The meeting is at 1pm as stated in the email I sent out on Monday with my home address that you didn't get until Tuesday.


----------



## MatPat (Mar 22, 2004)

*Thanks Rob and John*

John's talk about tubbin will be a big help for those of us thinking about putting some plants (and maybe even some fish) outside for the summer! I have still not made up my mind about the tub but the talk today made me want to give the Nymphea micranthra and Red Tiger Lotus a shot outside. I would love to see the two them flower.

Thanks to Rob for hosting yet another meeting and providing beverages for everyone! I especially liked the carniverous plant tank and can't wait until the next meeting at Rob's to see how they have grown in.

So again, thanks to both of you for the meeting!


----------



## J.Sipes (Jul 7, 2004)

MatPat said:


> John's talk about tubbin will be a big help for those of us thinking about putting some plants (and maybe even some fish) outside for the summer! I have still not made up my mind about the tub but the talk today made me want to give the Nymphea micranthra and Red Tiger Lotus a shot outside.

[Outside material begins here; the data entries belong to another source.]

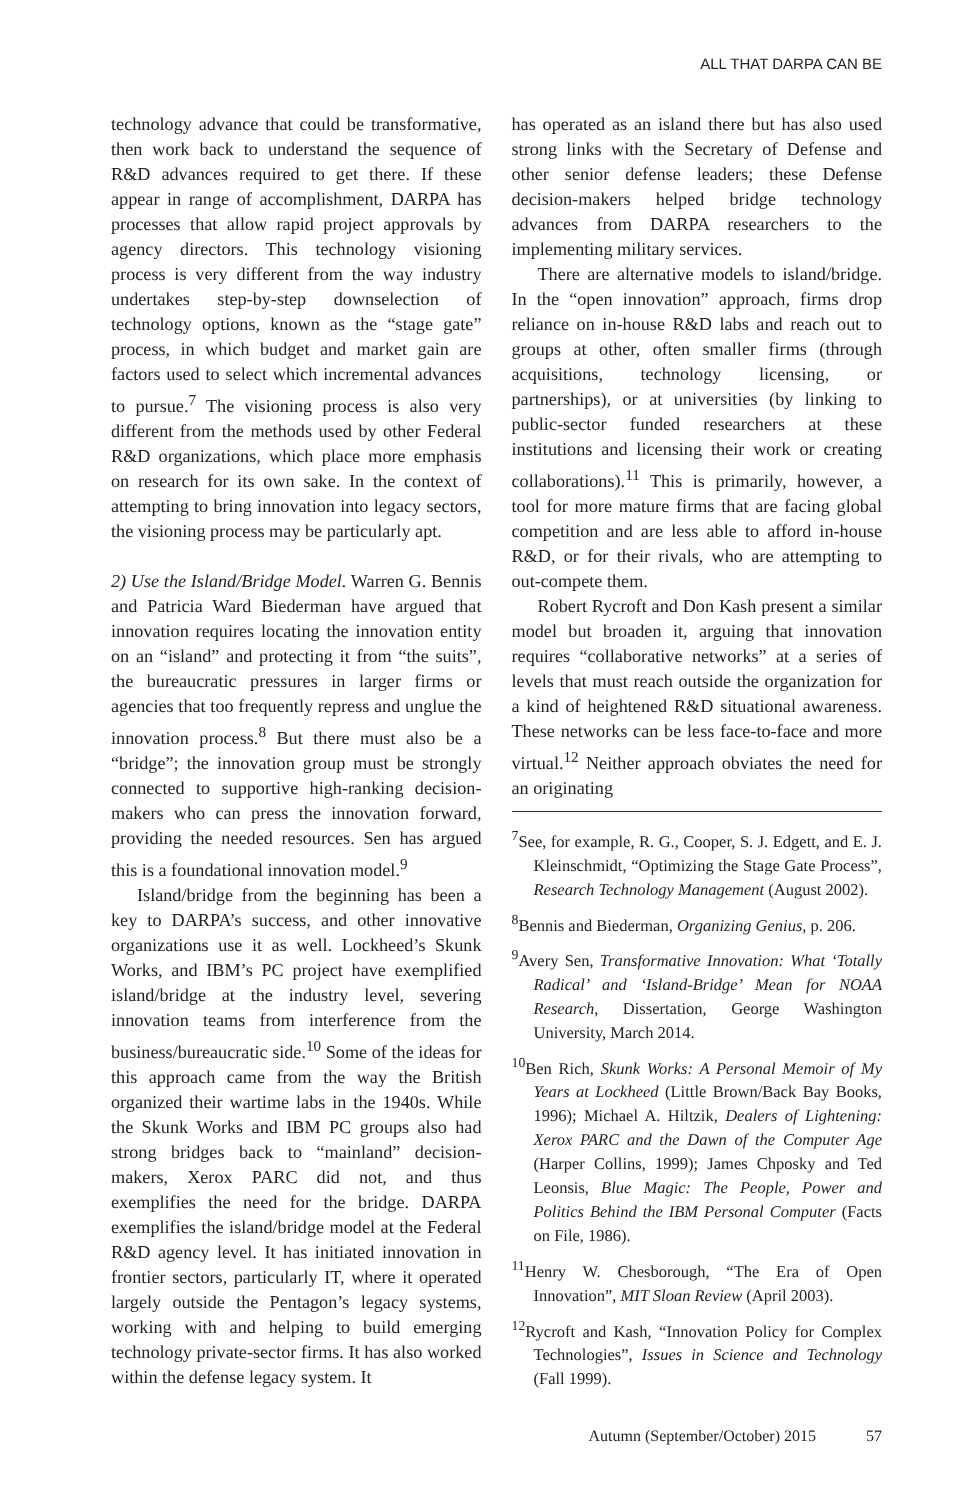ALL THAT DARPA CAN BE
technology advance that could be transformative, then work back to understand the sequence of R&D advances required to get there. If these appear in range of accomplishment, DARPA has processes that allow rapid project approvals by agency directors. This technology visioning process is very different from the way industry undertakes step-by-step downselection of technology options, known as the “stage gate” process, in which budget and market gain are factors used to select which incremental advances to pursue.<sup>7</sup> The visioning process is also very different from the methods used by other Federal R&D organizations, which place more emphasis on research for its own sake. In the context of attempting to bring innovation into legacy sectors, the visioning process may be particularly apt.
2) Use the Island/Bridge Model. Warren G. Bennis and Patricia Ward Biederman have argued that innovation requires locating the innovation entity on an “island” and protecting it from “the suits”, the bureaucratic pressures in larger firms or agencies that too frequently repress and unglue the innovation process.<sup>8</sup> But there must also be a “bridge”; the innovation group must be strongly connected to supportive high-ranking decision-makers who can press the innovation forward, providing the needed resources. Sen has argued this is a foundational innovation model.<sup>9</sup>
Island/bridge from the beginning has been a key to DARPA’s success, and other innovative organizations use it as well. Lockheed’s Skunk Works, and IBM’s PC project have exemplified island/bridge at the industry level, severing innovation teams from interference from the business/bureaucratic side.<sup>10</sup> Some of the ideas for this approach came from the way the British organized their wartime labs in the 1940s. While the Skunk Works and IBM PC groups also had strong bridges back to “mainland” decision-makers, Xerox PARC did not, and thus exemplifies the need for the bridge. DARPA exemplifies the island/bridge model at the Federal R&D agency level. It has initiated innovation in frontier sectors, particularly IT, where it operated largely outside the Pentagon’s legacy systems, working with and helping to build emerging technology private-sector firms. It has also worked within the defense legacy system. It
has operated as an island there but has also used strong links with the Secretary of Defense and other senior defense leaders; these Defense decision-makers helped bridge technology advances from DARPA researchers to the implementing military services.
There are alternative models to island/bridge. In the “open innovation” approach, firms drop reliance on in-house R&D labs and reach out to groups at other, often smaller firms (through acquisitions, technology licensing, or partnerships), or at universities (by linking to public-sector funded researchers at these institutions and licensing their work or creating collaborations).<sup>11</sup> This is primarily, however, a tool for more mature firms that are facing global competition and are less able to afford in-house R&D, or for their rivals, who are attempting to out-compete them.
Robert Rycroft and Don Kash present a similar model but broaden it, arguing that innovation requires “collaborative networks” at a series of levels that must reach outside the organization for a kind of heightened R&D situational awareness. These networks can be less face-to-face and more virtual.<sup>12</sup> Neither approach obviates the need for an originating
<sup>7</sup> See, for example, R. G., Cooper, S. J. Edgett, and E. J. Kleinschmidt, “Optimizing the Stage Gate Process”, Research Technology Management (August 2002).
<sup>8</sup> Bennis and Biederman, Organizing Genius, p. 206.
<sup>9</sup> Avery Sen, Transformative Innovation: What ‘Totally Radical’ and ‘Island-Bridge’ Mean for NOAA Research, Dissertation, George Washington University, March 2014.
<sup>10</sup> Ben Rich, Skunk Works: A Personal Memoir of My Years at Lockheed (Little Brown/Back Bay Books, 1996); Michael A. Hiltzik, Dealers of Lightening: Xerox PARC and the Dawn of the Computer Age (Harper Collins, 1999); James Chposky and Ted Leonsis, Blue Magic: The People, Power and Politics Behind the IBM Personal Computer (Facts on File, 1986).
<sup>11</sup> Henry W. Chesborough, “The Era of Open Innovation”, MIT Sloan Review (April 2003).
<sup>12</sup> Rycroft and Kash, “Innovation Policy for Complex Technologies”, Issues in Science and Technology (Fall 1999).
Autumn (September/October) 2015 57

I would love to see the two them flower.
> 
> Thanks to Rob for hosting yet another meeting and providing beverages for everyone! I especially liked the carniverous plant tank and can't wait until the next meeting at Rob's to see how they have grown in.
> 
> So again, thanks to both of you for the meeting!


No problem at all,glad I could get out and chat with you all and talk about tubbin...
If anyone needs some info or help with tubbin that you forgot to write down or information in general feel free to email me @ [email protected]

I know I had a extra copy of my article in the rough draft(prior to editing) and hope that someone took it with them to read... For those who are GCAS members it is featured in our newest Fincinnati...

Thanks agian Rob for hosting and allowing me to talk tubbin with everyone


----------



## Rob Tetrazona (Jun 21, 2005)

The meeting was a good one. Thanks again John for tubbin' talk! I learned a lot and got all of my questions answered.


----------



## Troy McClure (Aug 3, 2005)

Did anybody take notes/pictures/video???


----------